* **Problem details**: Your answer must be every line of the data below that holds the string "after", copied exactly.

* **Extracted records**:
____________________
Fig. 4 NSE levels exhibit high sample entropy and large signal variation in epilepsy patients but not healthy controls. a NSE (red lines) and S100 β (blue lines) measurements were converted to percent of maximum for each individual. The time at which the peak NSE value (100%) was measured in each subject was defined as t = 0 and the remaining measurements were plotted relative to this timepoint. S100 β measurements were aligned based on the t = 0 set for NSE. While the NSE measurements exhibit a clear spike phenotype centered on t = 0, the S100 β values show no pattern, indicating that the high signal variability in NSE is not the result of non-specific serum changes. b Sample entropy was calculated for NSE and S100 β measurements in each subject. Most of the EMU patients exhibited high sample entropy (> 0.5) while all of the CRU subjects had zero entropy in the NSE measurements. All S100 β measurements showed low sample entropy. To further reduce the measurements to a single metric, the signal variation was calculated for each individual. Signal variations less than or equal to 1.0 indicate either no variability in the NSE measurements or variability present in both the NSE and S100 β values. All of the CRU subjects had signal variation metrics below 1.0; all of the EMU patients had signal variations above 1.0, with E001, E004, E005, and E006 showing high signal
____________________
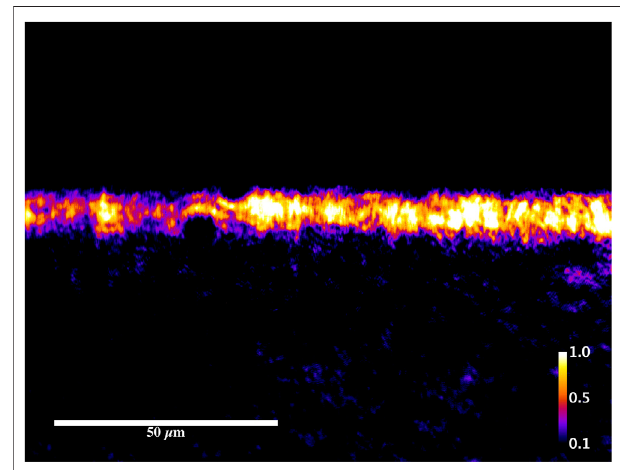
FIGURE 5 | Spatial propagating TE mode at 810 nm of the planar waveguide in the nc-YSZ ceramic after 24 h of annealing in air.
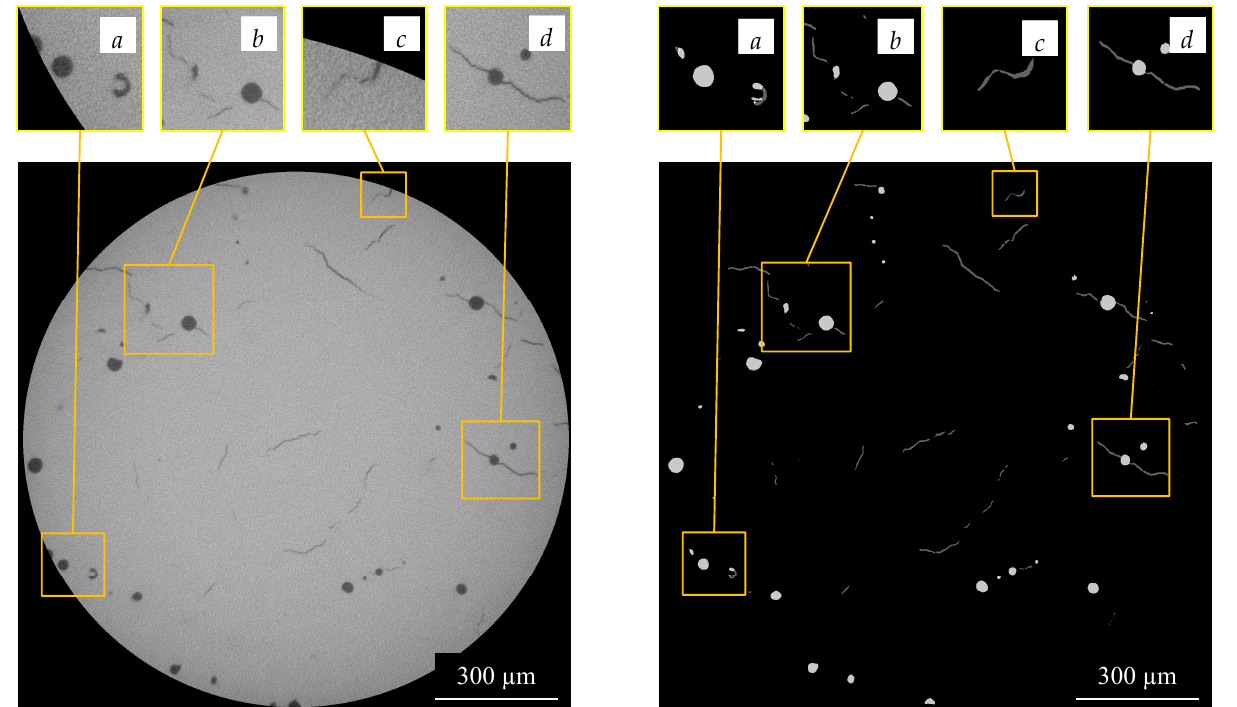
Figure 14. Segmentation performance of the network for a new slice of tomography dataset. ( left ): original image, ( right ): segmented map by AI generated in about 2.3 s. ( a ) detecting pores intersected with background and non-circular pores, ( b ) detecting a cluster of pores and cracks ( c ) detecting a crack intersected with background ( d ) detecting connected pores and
____________________
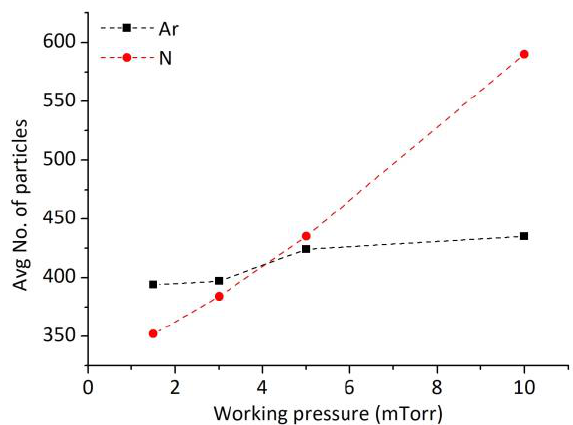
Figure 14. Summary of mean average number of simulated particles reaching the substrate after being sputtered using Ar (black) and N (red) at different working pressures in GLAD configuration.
____________________
* **Completed exercise**:
FIGURE 5 | Spatial propagating TE mode at 810 nm of the planar waveguide in the nc-YSZ ceramic after 24 h of annealing in air.
Figure 14. Summary of mean average number of simulated particles reaching the substrate after being sputtered using Ar (black) and N (red) at different working pressures in GLAD configuration.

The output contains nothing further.